### Text shown

Starting from these data one can construct a symmetric space $X = G ( {\bf R} ) / K _ { \infty }$, the locally symmetric space $\Gamma \backslash X$ and a sheaf $\widetilde { \mathcal{M} }$ on $\Gamma \backslash X$. In the example one can take $K _ { \infty } = \operatorname{SO} ( 2 ) \times Z ( \mathbf{R} ) ^ { 0 }$, where $Z ( \mathbf{R} ) ^ { 0 }$ is the connected component of the identity of the real points of the centre.

One can consider the cohomology groups $H ^ { \bullet } ( \Gamma \backslash X , \tilde { \mathcal{M} } )$. It is a consequence of reduction theory that they form a finite-dimensional (graded) vector space. It carries some further structure: It can be endowed with an action of the so-called Hecke algebra on it. It is a fundamental problem to understand these cohomology groups as a module under this action of the Hecke algebra.

######
### Excerpted records

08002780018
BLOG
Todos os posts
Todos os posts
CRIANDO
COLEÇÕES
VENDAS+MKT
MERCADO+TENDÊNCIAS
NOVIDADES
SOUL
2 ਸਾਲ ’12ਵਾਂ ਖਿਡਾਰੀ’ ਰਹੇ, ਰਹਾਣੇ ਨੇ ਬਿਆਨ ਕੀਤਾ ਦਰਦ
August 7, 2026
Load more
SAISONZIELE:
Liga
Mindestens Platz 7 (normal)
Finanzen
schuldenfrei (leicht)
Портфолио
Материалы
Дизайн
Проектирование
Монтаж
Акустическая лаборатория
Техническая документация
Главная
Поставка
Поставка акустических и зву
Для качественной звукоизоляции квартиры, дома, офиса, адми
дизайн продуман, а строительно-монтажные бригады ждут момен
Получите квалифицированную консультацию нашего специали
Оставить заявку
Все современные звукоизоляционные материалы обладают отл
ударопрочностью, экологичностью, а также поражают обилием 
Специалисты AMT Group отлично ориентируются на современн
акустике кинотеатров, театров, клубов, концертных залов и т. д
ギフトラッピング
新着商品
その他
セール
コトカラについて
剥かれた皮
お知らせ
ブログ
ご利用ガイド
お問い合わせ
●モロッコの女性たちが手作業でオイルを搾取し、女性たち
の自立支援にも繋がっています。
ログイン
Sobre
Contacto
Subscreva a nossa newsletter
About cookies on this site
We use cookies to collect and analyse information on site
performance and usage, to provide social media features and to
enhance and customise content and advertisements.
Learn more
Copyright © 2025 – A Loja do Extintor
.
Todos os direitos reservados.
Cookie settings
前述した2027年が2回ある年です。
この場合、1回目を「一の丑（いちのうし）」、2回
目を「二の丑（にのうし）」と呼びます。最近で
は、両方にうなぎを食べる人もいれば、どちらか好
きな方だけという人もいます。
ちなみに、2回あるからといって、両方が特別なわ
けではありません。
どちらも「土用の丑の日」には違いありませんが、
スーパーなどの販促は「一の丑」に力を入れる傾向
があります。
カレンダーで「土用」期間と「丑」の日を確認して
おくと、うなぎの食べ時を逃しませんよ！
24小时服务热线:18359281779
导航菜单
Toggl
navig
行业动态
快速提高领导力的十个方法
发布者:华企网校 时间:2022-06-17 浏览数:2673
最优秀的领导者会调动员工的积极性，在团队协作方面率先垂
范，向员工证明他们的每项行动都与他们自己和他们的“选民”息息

######

Write out the full passage on the cohomology of locally symmetric spaces word for word, with every formula intact.

Expected answer:
Starting from these data one can construct a symmetric space $X = G ( {\bf R} ) / K _ { \infty }$, the locally symmetric space $\Gamma \backslash X$ and a sheaf $\widetilde { \mathcal{M} }$ on $\Gamma \backslash X$. In the example one can take $K _ { \infty } = \operatorname{SO} ( 2 ) \times Z ( \mathbf{R} ) ^ { 0 }$, where $Z ( \mathbf{R} ) ^ { 0 }$ is the connected component of the identity of the real points of the centre.

One can consider the cohomology groups $H ^ { \bullet } ( \Gamma \backslash X , \tilde { \mathcal{M} } )$. It is a consequence of reduction theory that they form a finite-dimensional (graded) vector space. It carries some further structure: It can be endowed with an action of the so-called Hecke algebra on it. It is a fundamental problem to understand these cohomology groups as a module under this action of the Hecke algebra.